To understand the problems Louis faced as king it is necessary to understand the nature of European politics at the time. Many nations possessed near-absolutist monarchs in the late 1700s but they generally shared power, willingly or otherwise, with a noble or aristocratic class. This wasn't always an amicable relationship: many nobles manipulated, pressured or bargained with the monarch to secure power and influence for themselves. In Britain this relationship had been formalised and consolidated by long-standing agreements between the monarch and aristocracy (eg. the Magna Carta, 1215) and the power of parliament was consolidated by events such as the Civil War and the Glorious Revolution. The British king still had significant power but took care not to assert it too eagerly or autocratically. In France, Louis' royal power was still nominally absolute.
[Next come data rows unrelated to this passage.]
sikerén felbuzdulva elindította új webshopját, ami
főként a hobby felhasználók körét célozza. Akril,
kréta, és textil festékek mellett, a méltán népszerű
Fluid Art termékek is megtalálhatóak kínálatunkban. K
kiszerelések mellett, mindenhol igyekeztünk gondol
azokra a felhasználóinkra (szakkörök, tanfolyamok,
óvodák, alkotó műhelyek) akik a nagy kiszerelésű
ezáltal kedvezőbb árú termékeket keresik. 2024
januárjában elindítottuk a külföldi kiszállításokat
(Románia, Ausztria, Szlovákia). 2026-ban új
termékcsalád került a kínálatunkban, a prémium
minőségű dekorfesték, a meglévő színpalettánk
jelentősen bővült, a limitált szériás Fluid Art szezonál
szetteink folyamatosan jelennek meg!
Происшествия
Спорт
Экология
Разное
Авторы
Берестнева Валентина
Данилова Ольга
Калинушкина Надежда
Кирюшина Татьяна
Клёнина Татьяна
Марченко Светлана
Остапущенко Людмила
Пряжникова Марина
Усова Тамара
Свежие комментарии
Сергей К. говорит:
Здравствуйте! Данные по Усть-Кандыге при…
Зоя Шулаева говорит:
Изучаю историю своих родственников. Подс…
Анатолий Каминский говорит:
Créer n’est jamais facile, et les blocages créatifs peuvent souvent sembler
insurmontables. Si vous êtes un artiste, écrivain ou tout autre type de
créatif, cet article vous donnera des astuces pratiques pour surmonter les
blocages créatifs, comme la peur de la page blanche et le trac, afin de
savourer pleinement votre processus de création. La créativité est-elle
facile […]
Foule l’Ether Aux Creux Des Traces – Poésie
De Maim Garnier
The French political model had been shaped by the reign of Louis XVI's great-grandfather, Louis XIV, during the late 1600s. As a child of nine this particularly Louis was driven from his palaces by a bitter civil war instigated by the nobility and Paris parlements, against the crown and its ministers. Louis XIV's response was to assume absolute control of the government. The king justified this by proclaiming his rule was given by 'divine right', with the support of God (when asked by a political emissary what comprised state sovereignty in France, Louis' reply was: "Le t'at? C'est moi!" ('The state? That's me!'). The nobility was considered a potential danger to the monarch and its power and influence was drastically curtailed... not only that, Louis believed the aristocrats must be carefully watched and, if possible, controlled. To reduce their influence and their capacity to organise military opposition, Louis XIV based the government at the royal palace of Versailles, outside Paris and required the almost permanent attendance of the nobility. There they would spend their days seeking Louis' acceptance and patronage, engaging in almost pointless court intrigues as well as gambling, hunting, balls and sexual affairs. Kept away from their traditional support base on the estates, the nobility became virtually powerless. In the extravagant mini-city of Versailles, with its 700 rooms and 20 miles of roadway, the Sun King ruled France in virtual isolation from the people but with a close eye on those he saw as his biggest threat (a living embodiment of the epithet 'keep your friends close and your enemies closer').
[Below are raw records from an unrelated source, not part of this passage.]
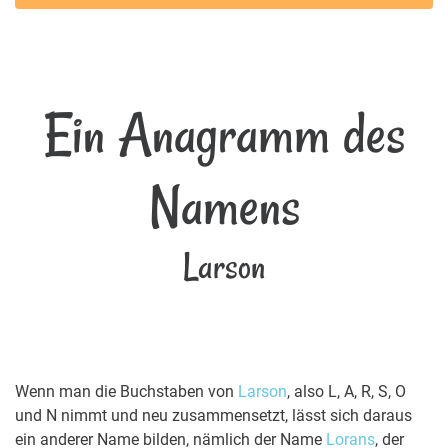
Ein Anagramm des
Namens
Larson
Wenn man die Buchstaben von
Larson
, also L, A, R, S, O
und N nimmt und neu zusammensetzt, lässt sich daraus
ein anderer Name bilden, nämlich der Name
Lorans
, der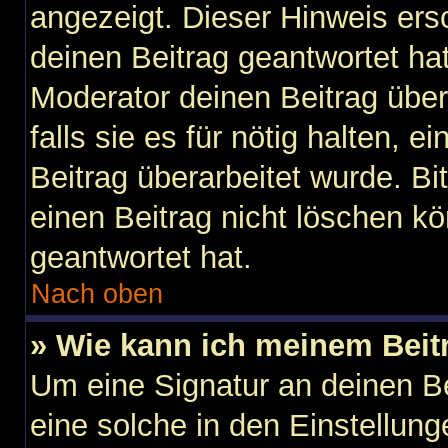
angezeigt. Dieser Hinweis ers
deinen Beitrag geantwortet ha
Moderator deinen Beitrag über
falls sie es für nötig halten, 
Beitrag überarbeitet wurde. B
einen Beitrag nicht löschen k
geantwortet hat.
Nach oben
» Wie kann ich meinem Beit
Um eine Signatur an deinen B
eine solche in den Einstellun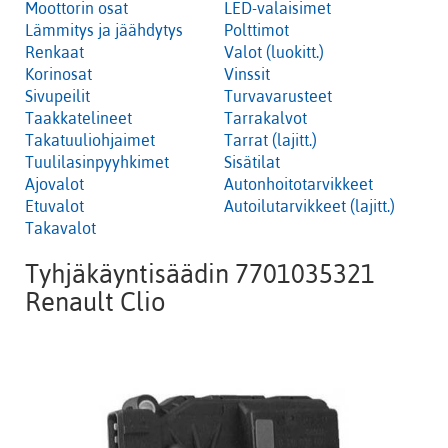
Moottorin osat
LED-valaisimet
Lämmitys ja jäähdytys
Polttimot
Renkaat
Valot (luokitt.)
Korinosat
Vinssit
Sivupeilit
Turvavarusteet
Taakkatelineet
Tarrakalvot
Takatuuliohjaimet
Tarrat (lajitt.)
Tuulilasinpyyhkimet
Sisätilat
Ajovalot
Autonhoitotarvikkeet
Etuvalot
Autoilutarvikkeet (lajitt.)
Takavalot
Tyhjäkäyntisäädin 7701035321
Renault Clio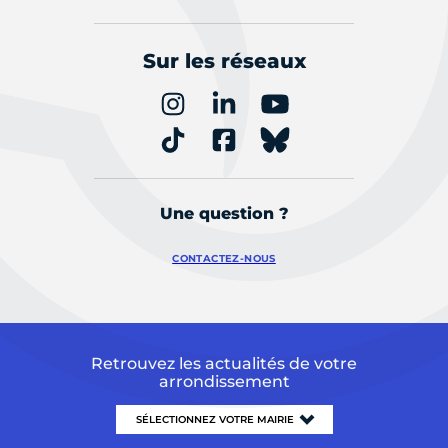
Sur les réseaux
Une question ?
CONTACTEZ-NOUS
Retrouvez les actualités de votre
arrondissement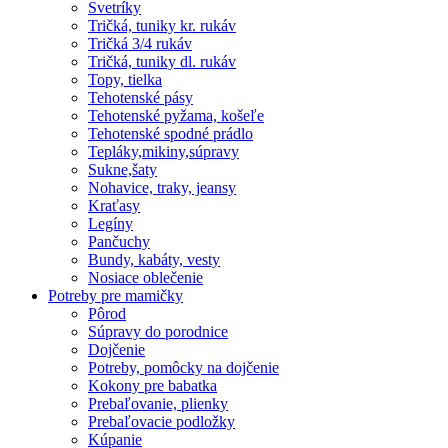
Svetríky
Tričká, tuniky kr. rukáv
Tričká 3/4 rukáv
Tričká, tuniky dl. rukáv
Topy, tielka
Tehotenské pásy
Tehotenské pyžama, košeľe
Tehotenské spodné prádlo
Tepláky,mikiny,súpravy
Sukne,šaty
Nohavice, traky, jeansy
Kraťasy
Legíny
Pančuchy
Bundy, kabáty, vesty
Nosiace oblečenie
Potreby pre mamičky
Pôrod
Súpravy do porodnice
Dojčenie
Potreby, pomôcky na dojčenie
Kokony pre babatka
Prebaľovanie, plienky
Prebaľovacie podložky
Kúpanie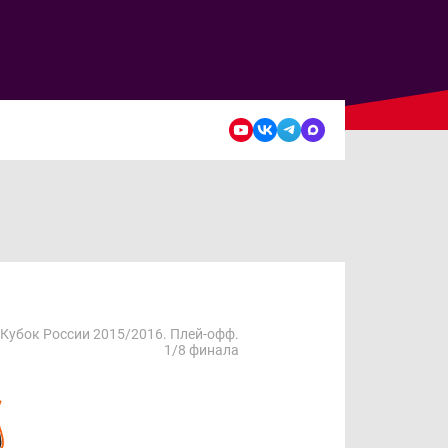
Кубок России 2015/2016. Плей-офф.
1/8 финала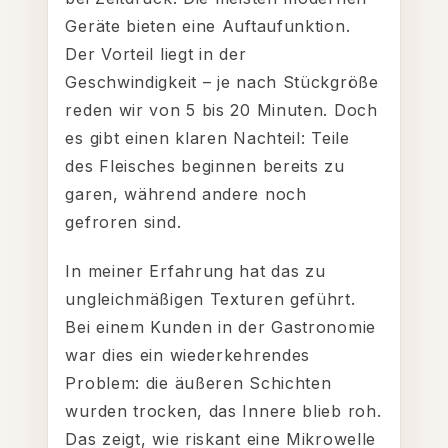
Geräte bieten eine Auftaufunktion.
Der Vorteil liegt in der
Geschwindigkeit – je nach Stückgröße
reden wir von 5 bis 20 Minuten. Doch
es gibt einen klaren Nachteil: Teile
des Fleisches beginnen bereits zu
garen, während andere noch
gefroren sind.
In meiner Erfahrung hat das zu
ungleichmäßigen Texturen geführt.
Bei einem Kunden in der Gastronomie
war dies ein wiederkehrendes
Problem: die äußeren Schichten
wurden trocken, das Innere blieb roh.
Das zeigt, wie riskant eine Mikrowelle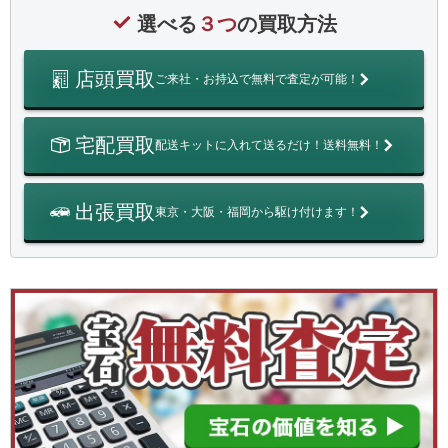
選べる
３つ
の買取方法
店頭買取
ご来社・お持込で無料で査定が可能！
宅配買取
配送キットに入れて送るだけ！送料無料！
出張買取
東京・大阪・福岡から駆け付けます！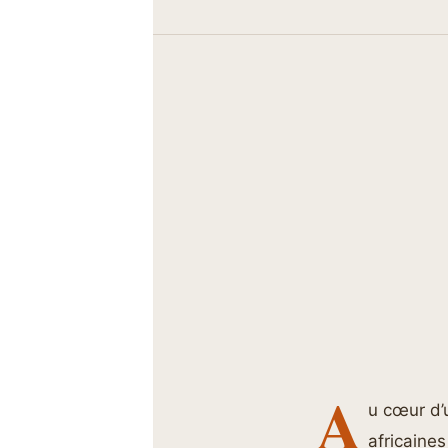
A
u cœur d’u
africaine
This tactic may have strengthened the monarch's hold over the nobility but it also isolated him from his subjects. Before the reign of Louis XIV the king had been a mobile and rather visible presence in France; now he was a figure of myth and speculation, isolated at Versailles and rarely seen. The strength of French autocracy was really underpinned by the strong personality of Louis XIV but his predecessors, particularly Louis XVI, were neither interested in or capable of maintaining their control of the nobility through strength of character and court intrigues. In addition, during the reign of Louis XVI the Enlightenment trend of questioning the nature of politics, the function of government and the basis of political power was well established. These philosophes looked at the natural order and using reason instead of tradition, they could find little evidence to support divine-right absolutist monarchy. The nobility, aware of the declining authority of the king, resisted his policies and reforms during the 1780s, partly because they genuinely disagreed but also as a means of eroding the king's power and increasing their own. And from within French society came calls to recognize and formalize the political voice of the Third Estate, which made up 97 percent of the population but was denied representation or participation in government. It was a situation few, if any kings could have found effective solutions for.